En un an, ce mouvement est passé de 2 000 à plus de 820 000 membres. Un bond que bien des réseaux sociaux aimeraient connaître. Pourtant, il ne s’agit pas du prochain grand rival de Facebook, mais d’AllOut.org, qui se présente comme une «communauté en ligne mondiale» destinée à «améliorer la vie et les libertés des personnes LGBT». Via des pétitions, des flashmobs et d’autres actions, AllOut.org s’efforce de faire pression contre les violences et les manquements aux droits des personnes homosexuelles, bi ou trans’ à travers le monde. L’organisation est ainsi fière d’avoir enregistré à son actif la suspension d’une loi qui prévoyait l’instauration d’une peine de mort pour les homos en Ouganda. En quatre jours, plus de 500 000 personnes ont signé une pétition pour protester contre cette mesure.

Les raisons d’un tel succès ? D’après Guillaume Bonnet, directeur de campagnes basé à Paris, c’est parce qu’AllOut.org a voulu «s’adresser à la communauté LGBT et à ses alliés, hétéros ou pas, qui veulent se mobiliser». À l’aide de sondages réalisés parmi les membres, les responsables de l’organisation se sont rendus compte qu’une large majorité d’entre eux – entre 60% et 80% – s’identifient comme hétérosexuels. «Ils ne marchent pas forcément à la Marche des Fiertés, mais ils se mobilisent pour les droits de l’homme, explique Guillaume Bonnet.
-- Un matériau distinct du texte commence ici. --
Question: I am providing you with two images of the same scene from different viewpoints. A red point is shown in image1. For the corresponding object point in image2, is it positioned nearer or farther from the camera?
Notre travail, c’est de parler des sujets LGBT à des gens qui ne savent pas ce que ce sigle signifie et pour qui ce n’est qu’une soupe de lettres.»

UN MOUVEMENT QUI SE VEUT INTERNATIONAL
La réussite s’explique aussi par l’expérience des membres de l’équipe AllOut.org. Si Guillaume Bonnet a fait ses premières armes à Médecins Sans Frontières, les deux hommes à l’origine du mouvement connaissent bien les ressorts de la mobilisation sur Internet. Ancien directeur de Color of Change, une organisation qui milite pour améliorer la situation sociale et politique des Afro-Américains aux États-Unis, Andre Banks a commencé à réfléchir au lancement d’AllOut.org il y a trois ans. Un projet qu’il a porté avec Jeremy Heimans, fondateur de Avaaz.org et de GetUp (l’association australienne qui a réalisé la désormais célèbre vidéo It’s time). Parti de New York, le mouvement se veut international, insiste Guillaume Bonnet.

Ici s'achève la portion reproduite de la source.